The Battle of Academia


Re “Neocons Lay Siege to the Ivory Towers,” Commentary, May 4: Professor Saree Makdisi’s perspective on the “Academic Bill of Rights” does not take into account the power a teacher has over young students. If that teacher has a particular bias or view and does not accept that there happens to be another view just as valid, and he does not allow the freedom of his students to hear or express that view, he is abusing his power in order to deny the academic freedoms of his students.

The occurrence at Columbia University, in which a professor disallowed the sharing of multiple Middle East viewpoints and actually verbally abused students attempting to express a point of view different than the professor’s, is the perfect example of why the “Academic Bill of Rights” is needed.

There is no justification for a professor denying his students access to fairly hearing both sides of that issue. Allowing college students to hear both sides of an issue should not be threatening to Makdisi. After all, isn’t that what freedom of expression is all about?


Lou Averbach

Santa Monica


There are not too many good things coming from the left coast these days, but the California Senate in SB 5 is considering something good and reasonable. The so-called Student Bill of Rights, adapted from David Horowitz’s “Academic Bill of Rights,” is designed to diversify, not stultify, academic thinking in public universities. Many on the left are horrified even to think it possible.

Makdisi, in typical liberal fashion, helps defeat his own position by pointing out features of the Student Bill of Rights.

Ernest Norsworthy

Rowland Heights


Makdisi claims that I am “among the active proponents of the ‘Academic Bill of Rights’ legislation at the state level.” I have never expressed any opinion on the legislation.

I have actively supported the International Studies in Higher Education Act (reintroduced in the new Congress as HR 509). Makdisi states that the bill would make federally funded academic programs in area studies “better reflect the national needs related to homeland security.” In fact, the bill speaks more broadly of improving programs to “better reflect the national needs related to the homeland security, international education and international affairs.”

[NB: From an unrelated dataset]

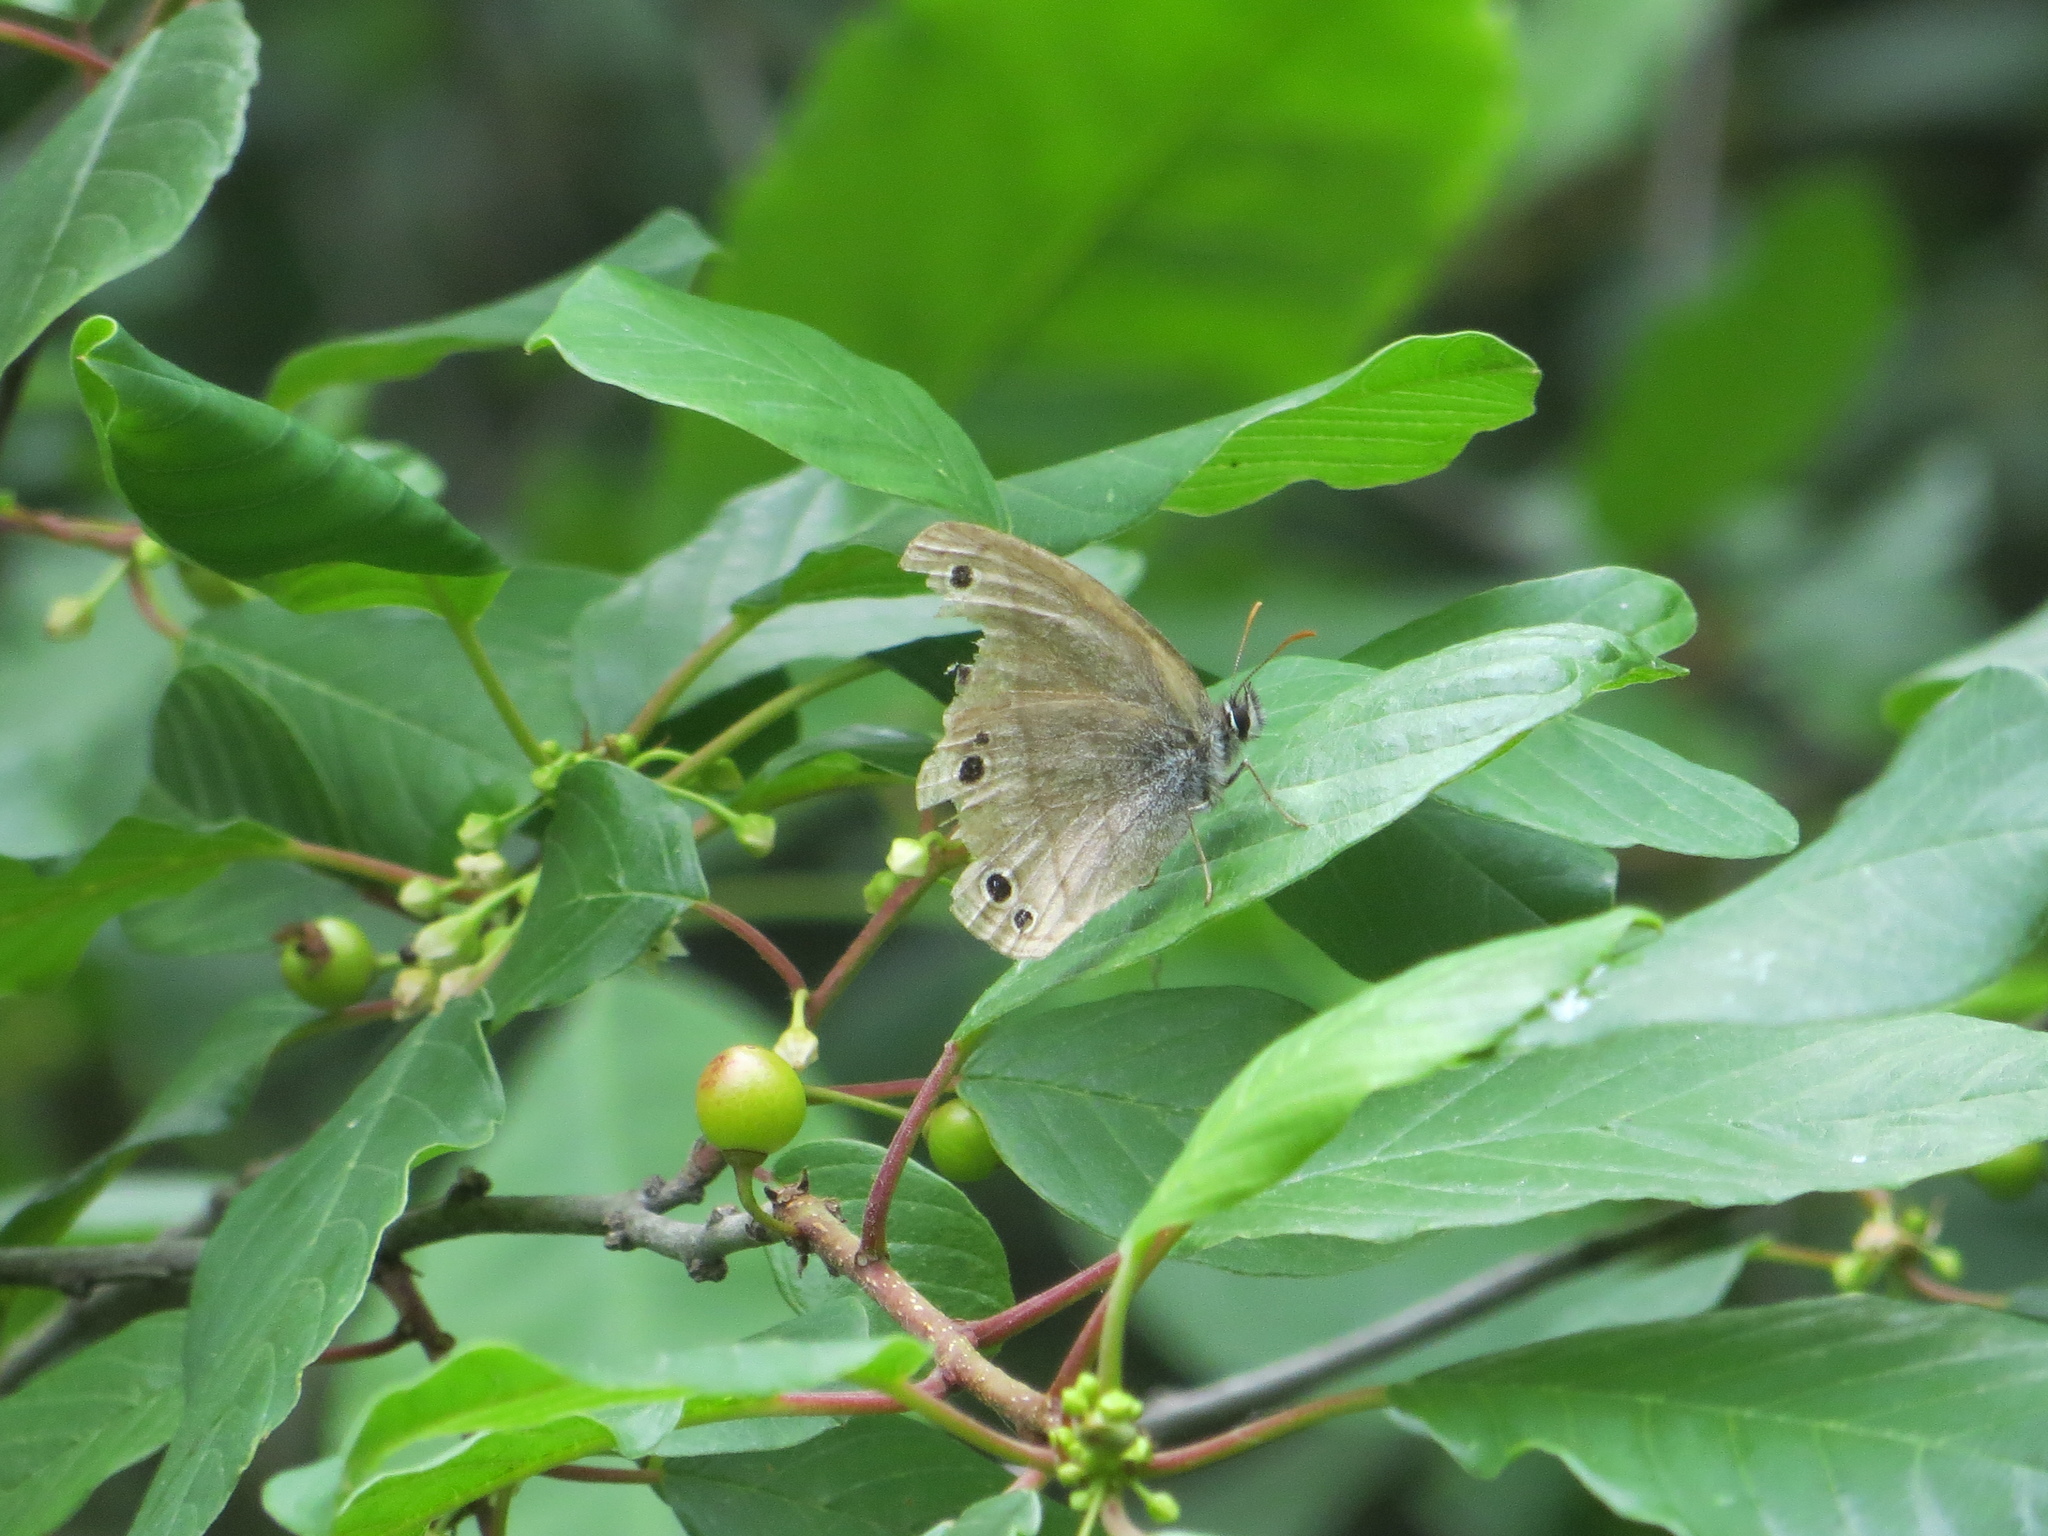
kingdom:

All Americans recognize the need for improvement of our performance in security, education (including foreign languages) and diplomacy. The proposed legislation would encourage just that.

As a professor of English, Makdisi should be a model of precision and a bulwark against selective quotation.


Martin Kramer

Washington Institute for Near East Policy


Let me see if I understand correctly the complaints of the neoconservatives now. They began in the 1970s complaining about American universities, and created their alternative academia with a series of think tanks designed to give them the research results that confirmed their convictions. That is the opposite of academic freedom.

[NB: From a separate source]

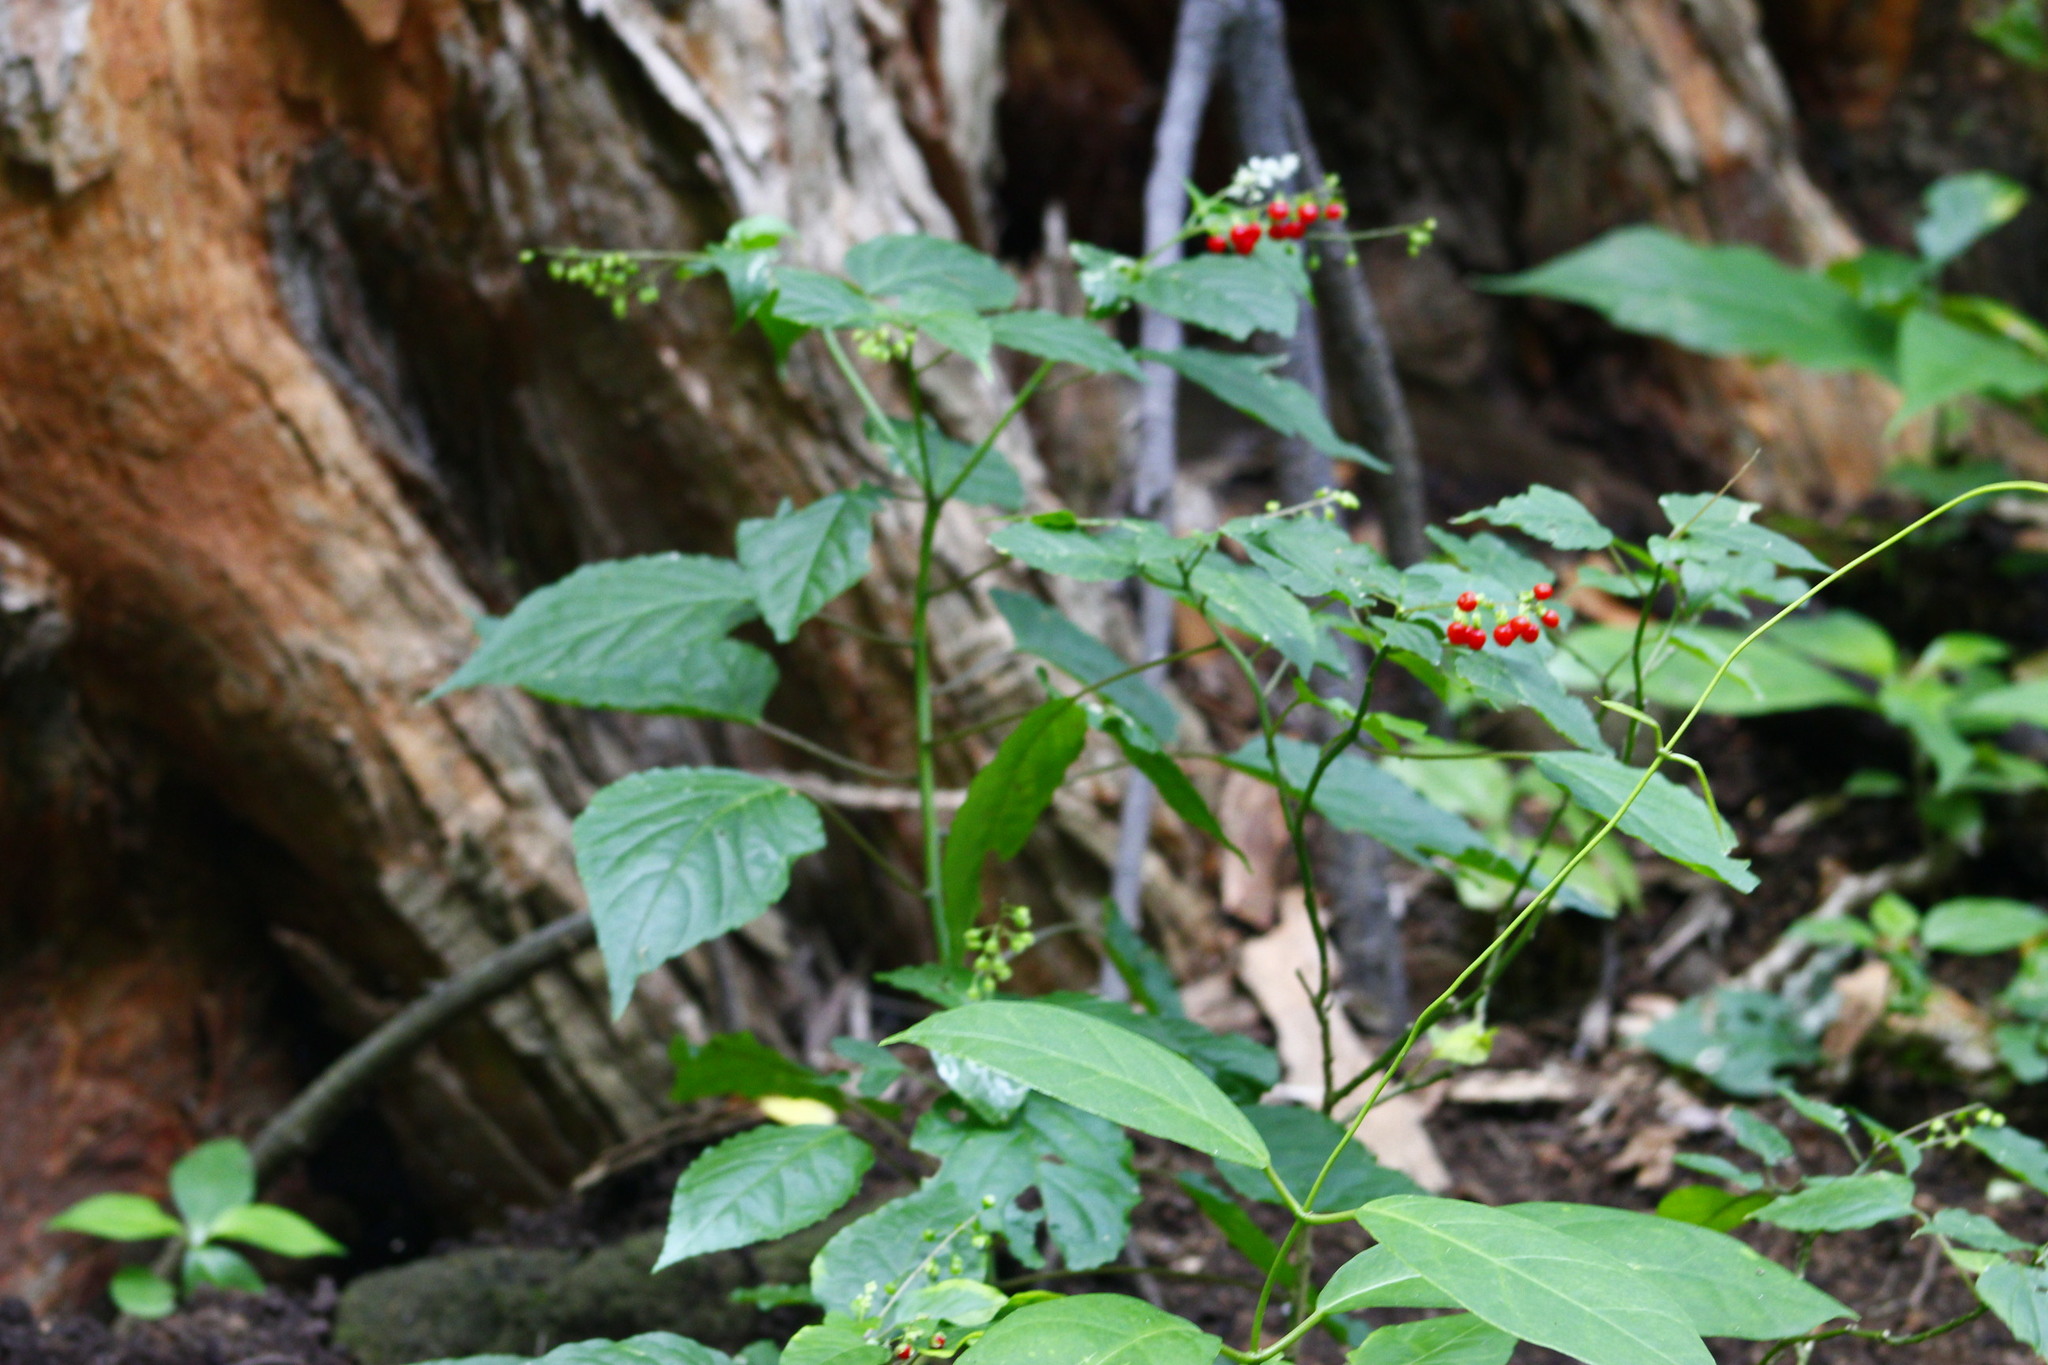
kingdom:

They continued hammering on political correctness in the 1990s and now seem to want to pass laws to impose their own sort of political correctness. That is called hypocrisy.

When they continue to hammer their message of being the oppressed minority in universities and other institutions even when they are in power, that is called demagoguery.

All of this is a progression that leads to a place we have seen before. It is called fascism.